FIG. 1 is a longitudinal cross-sectional view of a smoking article according to one embodiment of the present invention. Figure 1A is the line 1A-1A in Figure 1.
FIG. FIG. 2 is a longitudinal cross-sectional view of a smoking article according to another embodiment of the present invention. Second
Figures A, 2B and 2C are end views illustrating fuel element passage arrangements suitable for use in the embodiment of Figure 2; FIG. 3 is a longitudinal cross-sectional view of a smoking article according to yet another embodiment of the present invention. FIG. 3A is an end view of the fuel element used in the embodiment of FIG. 3. Third
Figure B is an enlarged end view of the metal container used in the embodiment of Figure 3. FIG. 4 is a longitudinal cross-sectional view of a smoking article according to yet another embodiment of the present invention. FIG. 4A is an end view illustrating a fuel element passage arrangement suitable for use in the embodiment of FIG. 4. Figure 4B shows
FIG. 3 is a longitudinal cross-sectional view of a preferred fuel element passage arrangement. DESCRIPTION OF SYMBOLS 10... Fuel element, 12... Aerosol generating means, 14... Paper tube, 16... Hole or passage, 20...

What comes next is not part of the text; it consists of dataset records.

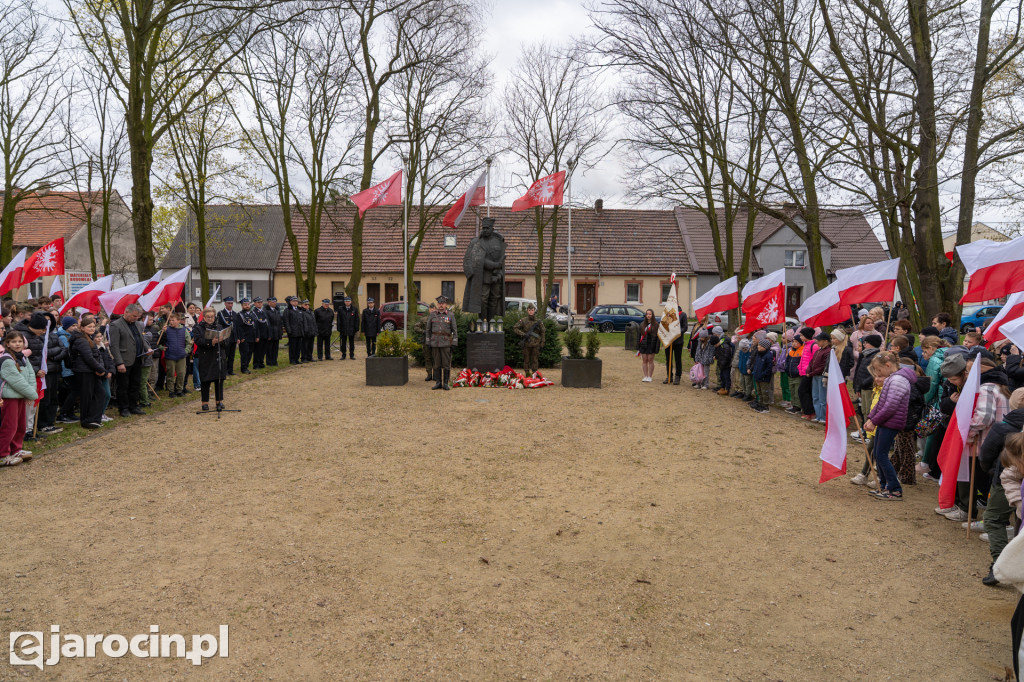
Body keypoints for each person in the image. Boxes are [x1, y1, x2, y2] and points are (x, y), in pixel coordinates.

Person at [979, 388, 1024, 586]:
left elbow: (986, 454)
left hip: (1004, 482)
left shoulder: (1003, 427)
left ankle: (999, 564)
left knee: (993, 519)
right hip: (1011, 481)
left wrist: (990, 471)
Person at [863, 351, 916, 500]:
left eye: (879, 370)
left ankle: (895, 489)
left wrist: (874, 421)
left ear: (888, 365)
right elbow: (881, 402)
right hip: (884, 421)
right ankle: (884, 485)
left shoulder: (898, 380)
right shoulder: (891, 379)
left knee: (881, 455)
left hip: (891, 422)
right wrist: (870, 418)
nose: (878, 374)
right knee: (879, 453)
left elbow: (890, 406)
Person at [0, 331, 38, 464]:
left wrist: (30, 393)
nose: (17, 344)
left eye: (20, 341)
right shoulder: (6, 359)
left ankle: (16, 449)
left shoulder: (23, 357)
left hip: (21, 396)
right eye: (14, 342)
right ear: (8, 344)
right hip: (10, 397)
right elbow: (16, 380)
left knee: (21, 425)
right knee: (9, 426)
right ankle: (3, 454)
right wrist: (31, 394)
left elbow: (31, 376)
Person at [107, 303, 151, 417]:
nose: (136, 318)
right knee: (123, 386)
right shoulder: (116, 325)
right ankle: (124, 408)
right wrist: (119, 362)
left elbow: (141, 338)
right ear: (126, 312)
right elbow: (114, 346)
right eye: (134, 316)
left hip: (137, 358)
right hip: (124, 360)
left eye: (137, 316)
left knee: (135, 384)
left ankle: (134, 406)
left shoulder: (137, 324)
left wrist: (147, 348)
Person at [68, 317, 107, 429]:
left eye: (93, 326)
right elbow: (88, 358)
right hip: (84, 371)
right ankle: (86, 420)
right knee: (87, 396)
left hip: (91, 371)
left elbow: (95, 356)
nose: (92, 328)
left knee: (100, 393)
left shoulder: (88, 338)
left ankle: (94, 418)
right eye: (89, 326)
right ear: (82, 328)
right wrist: (101, 369)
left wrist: (99, 368)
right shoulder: (81, 340)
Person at [193, 307, 228, 411]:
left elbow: (227, 342)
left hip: (218, 356)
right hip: (206, 357)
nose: (210, 319)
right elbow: (198, 341)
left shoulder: (219, 326)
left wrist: (221, 340)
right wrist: (210, 342)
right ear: (204, 317)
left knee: (219, 380)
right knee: (205, 381)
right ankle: (205, 403)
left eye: (212, 317)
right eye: (208, 317)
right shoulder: (198, 327)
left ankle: (219, 401)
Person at [425, 295, 457, 390]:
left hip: (446, 343)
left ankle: (445, 383)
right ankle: (438, 382)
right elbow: (428, 330)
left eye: (442, 303)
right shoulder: (432, 315)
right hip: (435, 342)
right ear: (437, 304)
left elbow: (454, 330)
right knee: (437, 364)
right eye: (439, 303)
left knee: (446, 364)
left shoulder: (450, 315)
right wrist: (428, 341)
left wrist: (454, 342)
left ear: (446, 304)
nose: (441, 305)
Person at [513, 303, 545, 376]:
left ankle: (534, 374)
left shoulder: (538, 321)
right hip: (526, 344)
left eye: (532, 310)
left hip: (536, 344)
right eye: (529, 310)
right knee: (526, 360)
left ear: (534, 311)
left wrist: (542, 342)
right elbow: (515, 328)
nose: (531, 311)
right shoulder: (523, 320)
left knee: (535, 360)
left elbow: (543, 332)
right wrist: (523, 334)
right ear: (527, 311)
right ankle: (527, 375)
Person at [163, 313, 191, 397]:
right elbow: (159, 340)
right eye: (170, 320)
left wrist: (186, 351)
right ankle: (171, 391)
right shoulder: (166, 329)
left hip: (181, 356)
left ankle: (179, 390)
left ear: (178, 321)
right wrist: (161, 347)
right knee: (170, 374)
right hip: (170, 355)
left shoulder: (184, 330)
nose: (171, 322)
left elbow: (189, 342)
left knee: (181, 373)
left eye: (173, 320)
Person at [797, 327, 818, 421]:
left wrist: (810, 371)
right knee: (806, 392)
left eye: (801, 335)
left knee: (803, 391)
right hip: (803, 372)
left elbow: (815, 360)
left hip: (809, 373)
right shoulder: (806, 345)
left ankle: (809, 411)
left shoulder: (814, 346)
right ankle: (808, 411)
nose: (800, 337)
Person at [749, 337, 775, 412]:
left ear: (765, 347)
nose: (758, 347)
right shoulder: (758, 354)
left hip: (764, 378)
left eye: (760, 346)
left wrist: (763, 374)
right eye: (758, 345)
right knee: (759, 391)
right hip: (757, 375)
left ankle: (765, 406)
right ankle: (760, 403)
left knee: (764, 392)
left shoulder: (768, 356)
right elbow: (756, 364)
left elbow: (768, 368)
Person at [414, 302, 436, 381]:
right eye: (431, 309)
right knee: (428, 358)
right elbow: (416, 327)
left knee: (436, 358)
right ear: (429, 310)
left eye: (434, 309)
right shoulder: (424, 319)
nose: (432, 310)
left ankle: (436, 375)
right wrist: (423, 331)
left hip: (436, 341)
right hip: (426, 341)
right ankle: (429, 374)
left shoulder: (438, 319)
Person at [234, 298, 257, 374]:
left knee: (250, 352)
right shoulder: (240, 315)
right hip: (244, 338)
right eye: (245, 305)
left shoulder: (252, 314)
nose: (247, 306)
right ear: (242, 306)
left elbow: (254, 326)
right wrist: (241, 337)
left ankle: (246, 365)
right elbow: (239, 327)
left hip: (252, 337)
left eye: (248, 304)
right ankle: (243, 368)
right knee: (244, 353)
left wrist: (256, 336)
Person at [216, 296, 238, 375]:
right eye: (228, 303)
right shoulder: (221, 313)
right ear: (225, 304)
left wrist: (237, 337)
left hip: (233, 337)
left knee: (232, 355)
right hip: (225, 338)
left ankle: (230, 370)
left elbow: (236, 327)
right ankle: (224, 371)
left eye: (231, 303)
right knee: (225, 355)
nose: (230, 305)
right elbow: (220, 326)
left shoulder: (235, 314)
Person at [637, 309, 659, 382]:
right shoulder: (642, 324)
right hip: (643, 345)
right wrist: (638, 346)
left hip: (651, 345)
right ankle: (645, 376)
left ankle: (650, 376)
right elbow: (639, 336)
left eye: (650, 314)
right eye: (647, 314)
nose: (648, 315)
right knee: (644, 360)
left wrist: (656, 347)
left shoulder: (656, 324)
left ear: (652, 315)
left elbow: (658, 337)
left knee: (650, 360)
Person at [283, 296, 304, 365]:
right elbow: (286, 321)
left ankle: (296, 359)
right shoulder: (287, 310)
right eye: (294, 301)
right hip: (292, 331)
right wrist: (289, 331)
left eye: (296, 301)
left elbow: (301, 321)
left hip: (299, 331)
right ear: (290, 302)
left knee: (298, 346)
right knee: (293, 346)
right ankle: (292, 359)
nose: (295, 302)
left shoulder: (299, 310)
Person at [252, 297, 270, 369]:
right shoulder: (254, 312)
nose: (260, 304)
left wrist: (268, 334)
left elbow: (267, 324)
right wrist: (257, 336)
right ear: (255, 303)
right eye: (258, 303)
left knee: (263, 350)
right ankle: (256, 364)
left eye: (261, 302)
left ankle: (261, 362)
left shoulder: (263, 311)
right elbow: (255, 326)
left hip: (265, 334)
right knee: (257, 350)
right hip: (259, 334)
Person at [264, 297, 282, 366]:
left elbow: (280, 322)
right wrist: (269, 334)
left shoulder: (277, 310)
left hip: (277, 332)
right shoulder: (266, 311)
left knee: (275, 348)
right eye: (272, 302)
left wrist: (280, 332)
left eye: (275, 302)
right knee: (269, 348)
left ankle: (274, 361)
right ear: (269, 303)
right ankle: (269, 362)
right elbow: (268, 323)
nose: (274, 303)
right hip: (271, 332)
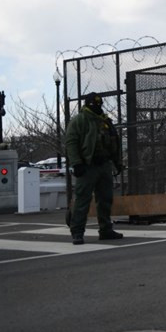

... Tobacco material charging body, 22 ... Filter plug, 2
8... Support body (carrier), 72, 94... Jacket made of tobacco material or a mixture of tobacco material and insulating fibers, 88... Second jacket made of tobacco material.

Claims (1)

[Scope of Claims] 1. A combustible fuel element, the fuel element being physically separate and disposed between the fuel element and the mouth end of the smoking article so as to receive heat from the burning fuel element. an aerosol generating means containing an aerosol generating agent; and a jacket made of tobacco material or a mixture of tobacco material and heat insulating fibers, which is physically separate from the fuel element and surrounds at least the fuel element. Cigarette-type smoking articles.